The New Culture of Renewal

It's neither liberal nor conservative; nor is it self-absorbed. It's reaching across traditional lines to take part in and improve a community.

A YEAR ago, a group of Riverside, Calif., citizens, working with the county's school districts, concluded that the way to improve education was not to reform schools, but to reform the community.

This group included conservatives, liberals, educators, a building contractor, an insurance agent (and self-described survivor of the 1960s), and a feminist activist in her 70s. On some issues, they had agreed to disagree. But they had found their common cause: the renewal of community.

Today, with a mix of public and private money, they are busy creating family centers, undertaking neighborhood crime-prevention efforts, and forming senior volunteer programs in the schools.

Groups like this seem to have multiplied dramatically within the past four or five years. This growth doesn't fit the cosmology of despair or the current political-cultural spectrum; and the participants lack a hook on which they can confidently hang their hats.

``I've felt ideologically and intellectually homeless for a long time,'' says the insurance salesman. What about Ross Perot's organization? ``Close, but no cigar,'' says an educator. ``Too paranoid.''

So where do they fit in? Former Education Secretary William J. Bennett and columnist Pat Buchanan talk of an emerging cultural war in America. They say that the battle is between what they consider right-minded cultural conservatives and libertine liberals. They're right about the war; they're wrong about the combatants. The real cultural war is between the culture of narcissism and what might be called the culture of renewal, which is where these folks fit.

During the past two decades, the culture of narcissism assumed a variety of costumed identities. First came the benign - often constructive - human-potential movement. But the culture of narcissism moved on; it led to the abandonment of the traditional neighborhood and the rise of walled communities and private residential governments that offer elite services and private cops in exchange for personal freedom and privacy. It led to a political landscape that has less and less to do with our lives and more and more to do with the vanities of handlers and pollsters.

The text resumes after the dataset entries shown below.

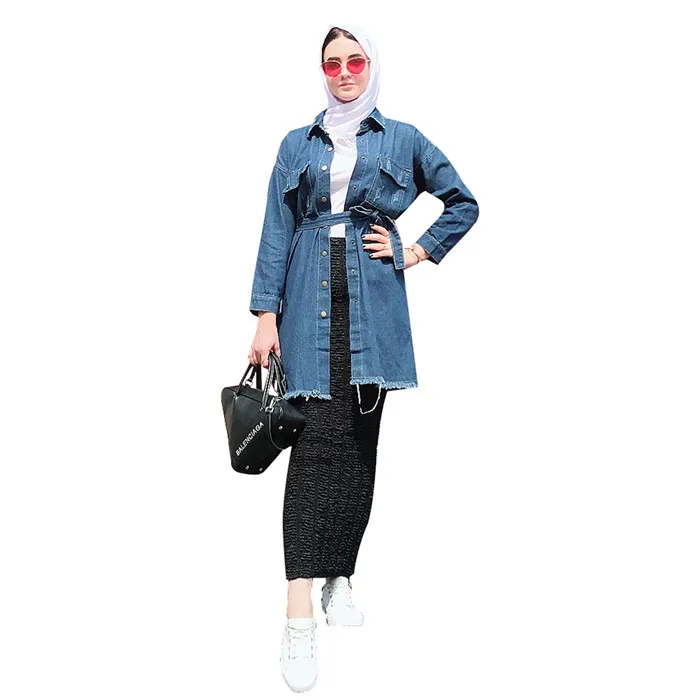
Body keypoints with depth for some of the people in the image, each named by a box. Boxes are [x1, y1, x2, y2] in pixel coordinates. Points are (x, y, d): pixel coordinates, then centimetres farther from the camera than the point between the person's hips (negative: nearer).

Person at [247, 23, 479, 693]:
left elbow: (463, 203, 19)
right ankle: (299, 614, -16)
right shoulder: (298, 144, 13)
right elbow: (276, 230, 7)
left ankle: (340, 576, 16)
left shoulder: (402, 139, 12)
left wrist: (415, 252, 8)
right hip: (310, 305, -1)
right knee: (318, 438, -12)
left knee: (359, 442, 3)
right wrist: (266, 314, -1)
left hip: (372, 308, 1)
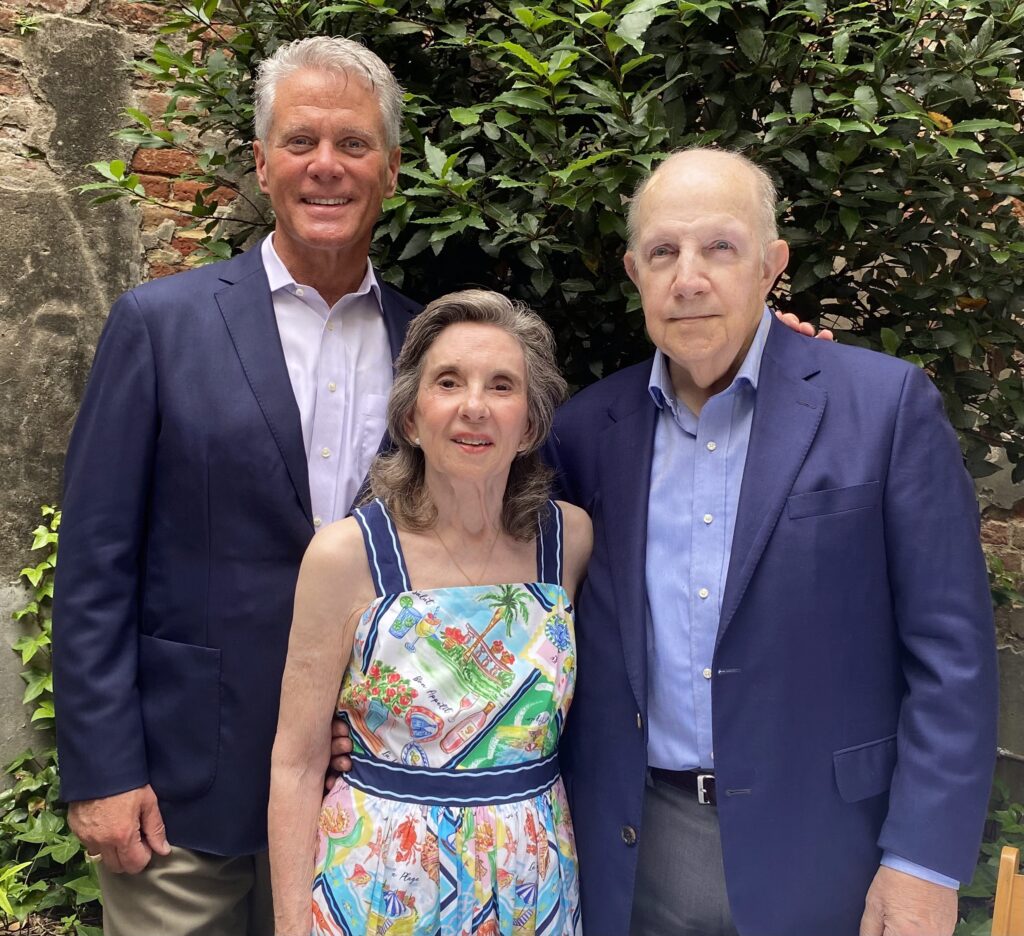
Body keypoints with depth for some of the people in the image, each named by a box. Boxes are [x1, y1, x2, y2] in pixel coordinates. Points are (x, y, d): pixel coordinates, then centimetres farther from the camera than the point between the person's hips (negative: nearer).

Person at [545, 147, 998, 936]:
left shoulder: (886, 402, -9)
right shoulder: (588, 428, 0)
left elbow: (951, 650, -8)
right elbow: (570, 642, 7)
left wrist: (924, 860, -10)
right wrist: (559, 829, 6)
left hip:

The radical religious right and the intolerant far left are also part of the culture of narcissism. They cannot see past their own slim agendas; they pursue a kind of cultism, the group expression of narcissism.

Even the self has been diminished: Now we have narcissism's offspring, the culture of stuff - the deafening, electronic roar of commercialism without meaningful human content. The results? The starkest evidence is the effect on the emotional and physical health of children, who are the canaries in this mine shaft.

But now comes some light: Americans who have become increasingly dismayed by the disappearance of the public space, of community, of true safety. The culture of renewal shows up in some odd places.

Florida professor Ray Oldenburg describes the ``great good place'' as cafes, coffee shops, community centers, and general stores - the ``third place'' between work and home where people can gather, put aside the concerns of work, and hang out simply for the pleasures of good company and lively conversations. During the '70s and '80s, these places virtually disappeared from the social landscape. But today, you can find great good places in a remarkable number of otherwise antisocial shopping malls, in the form of coffee houses.

Companies across the country are becoming more profitable by becoming more connected to community. Many churches and synagogues are deciding to create support systems for parents and children and experiencing a dramatic upsurge in membership. At campuses where, just a few years ago, social activism was moribund, half of the students - members of the so-called and much-maligned Generation X - are now doing volunteer work.

Today, over 16 million citizens participate in about 20,000 crime-watch programs. In the past two or three years, many of these programs have moved from merely reporting crime to preventing it by building community.

RENEWAL career tracks are emerging. For example, across the country, thousands of lawyers - most of them women - are rejecting the excesses of the adversarial justice system and becoming professional mediators, especially for domestic and neighborhood disputes. In effect, they are creating an alternative system of justice.

In many institutions, Americans are challenging the old directive style of leadership and adopting a more collaborative leadership. Foundations and community-action groups that only a year or two ago were turf conscious and duplicative are beginning to pool their resources. In many cities and towns, governments, foundations, and businesses are banding together to attack some of our most entrenched social problems. ``Two years ago, we weren't even talking about education as an issue of disappearing community,'' one Riverside educator told me recently.

But during the past decade, we have learned something - that personal and institutional renewal comes in two forms: transitory or sustainable. Transitory renewal, focused on the self or on a narrow interest group, is neither lasting nor fulfilling.

In contrast, sustainable renewal is wedded to community, to the public good and the public space. It creates a web of support that helps other persons or institutions work toward renewal. This web will be there for them when they falter. Across the country you can sense the emergence of the culture of renewal. It's growing, steadily and surely.